Acas confirms that these include updated rules on trade union workplace access, a new duty to inform workers of their right to join a union, and related rights around facilities and time off.
Now's the time to start preparing for these changes, so here's what you need to know.
How this affects your operations
Many small businesses don't have an HR department. Many will also have little or no previous experience of formally engaging with trade unions.
The new framework for trade union access is intended to cover both physical and digital access, to better reflect modern workplaces, the rise of hybrid working and the wider use of digital communication.
The government has confirmed that further detail will sit within secondary legislation and a statutory Code of Practice.
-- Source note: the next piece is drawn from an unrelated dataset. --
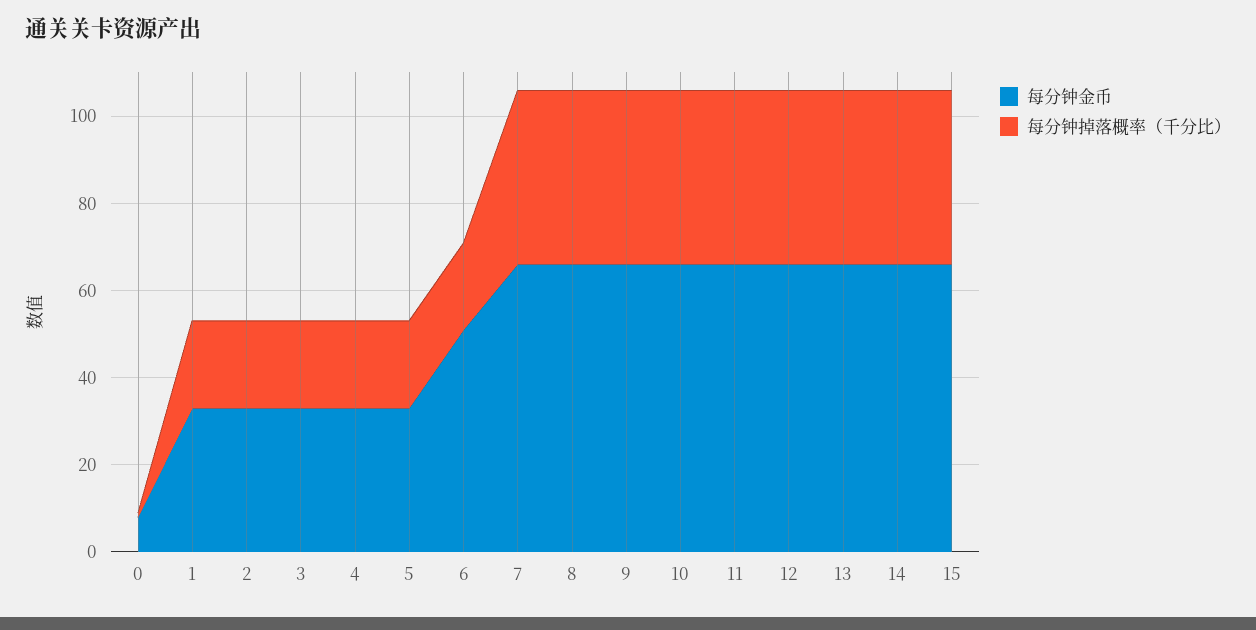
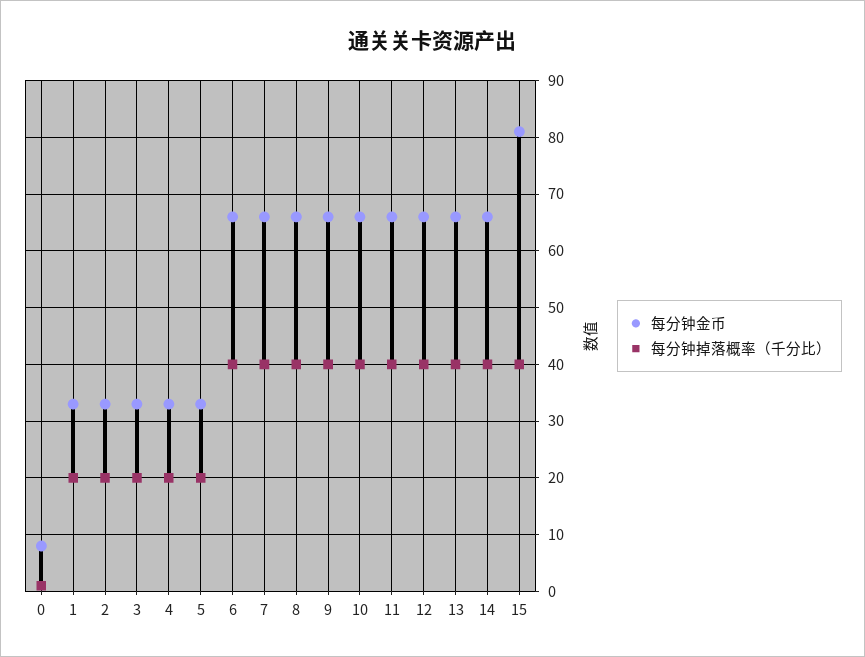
每分钟金币, 6: 50 -> 65
每分钟掉落概率（千分比）, 6: 20 -> 40
每分钟金币, 15: 65 -> 80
That's why you should start thinking now about how this will work operationally.
I would approach trade union access requests in a similar way to how you manage other formal statutory processes, such as subject access requests. The law isn't the same, but the internal discipline is similar.
There's also a wider people management point. In the same way that mental health at work has gradually become embedded into ordinary management practice, trade union access rights will need to be assimilated into normal operations too.
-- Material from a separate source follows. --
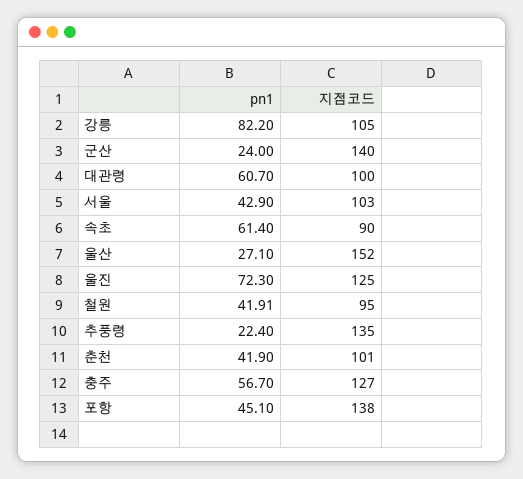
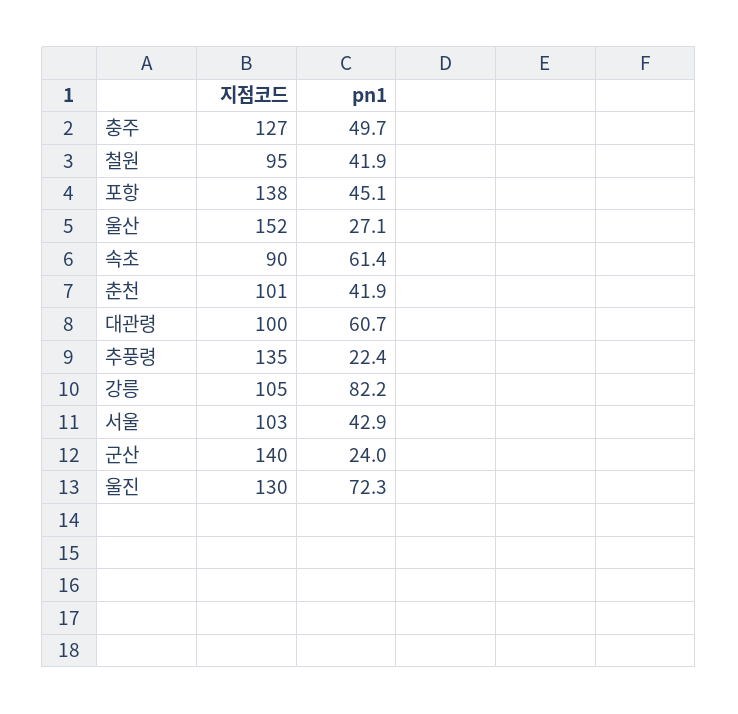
지점코드, 울진: 125 -> 130
pn1, 충주: 56.7 -> 49.7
For small businesses, the key questions are likely to be as follows:
Who receives a trade union access request?
Who logs and acknowledges it?
Who has authority to respond on the business's behalf?
What records should we keep?
Who briefs line managers?
What should managers say, and what should they avoid saying?
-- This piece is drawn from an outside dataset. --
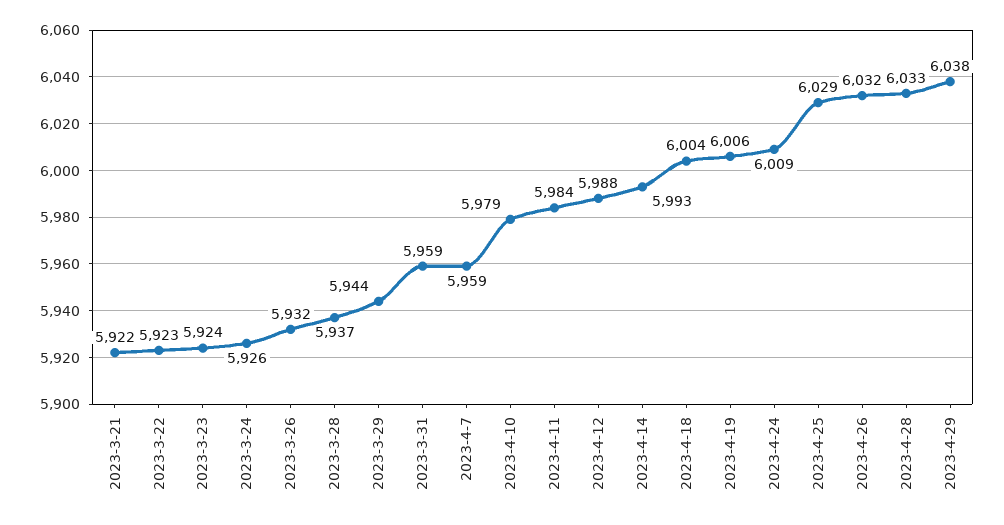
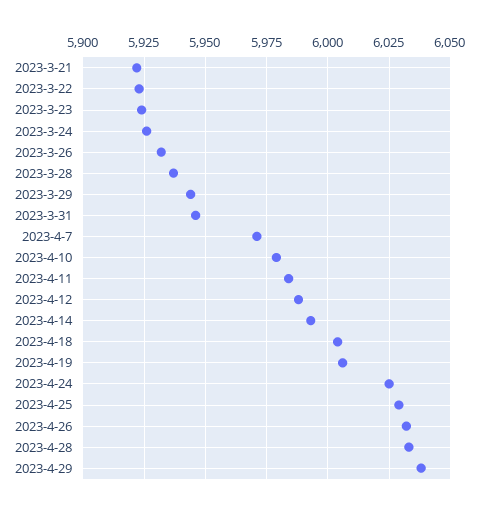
2023-3-31: 5959 -> 5945
2023-4-7: 5959 -> 5970
2023-4-24: 6009 -> 6025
When should the business seek HR or legal advice from outside the business?
How can the business keep to the new law without unnecessarily disrupting operations?
The importance of being prepared
If you wait until a request arrives, you may find yourself reacting under pressure.
A business that's already created a simple process will be in a much better position to respond calmly, consistently and lawfully.
Here are the practical steps I would recommend taking:
Designate someone as the key contact who will manage trade union access requests.
Create a simple internal process for receiving, logging, escalating and responding to requests.
Train managers on what trade union access means in practice.
Make clear what managers should not do, including obstructing access, reacting defensively or making informal commitments without authority.
Maintain positive relations with staff.
Keep clear records of requests, responses, discussions and decisions.
Monitor the final secondary legislation, Statutory Code of Practice and Acas guidance as they are published.
Building systems for engaging constructively with trade unions
The government consultation on the draft Code of Practice for trade union access closed on 20 May 2026, so you shouldn't treat the current position as fully finalised.
However, the direction of travel is clear. As a business, you'll need practical systems for handling access requests and engaging constructively with trade unions.
For HR professionals, the role will be to translate the legal framework into SME-friendly systems, such as:
checklists
guidance for managers
escalation routes
record-keeping templates
practical advice that business owners can actually use
Upcoming webinar: 16 June 2026
In my view, there's important work to do at the front end.
Don't wait until a trade union access request lands in your inbox. Instead, review how this new requirement will sit within your existing management structures, communication channels and employee relations processes.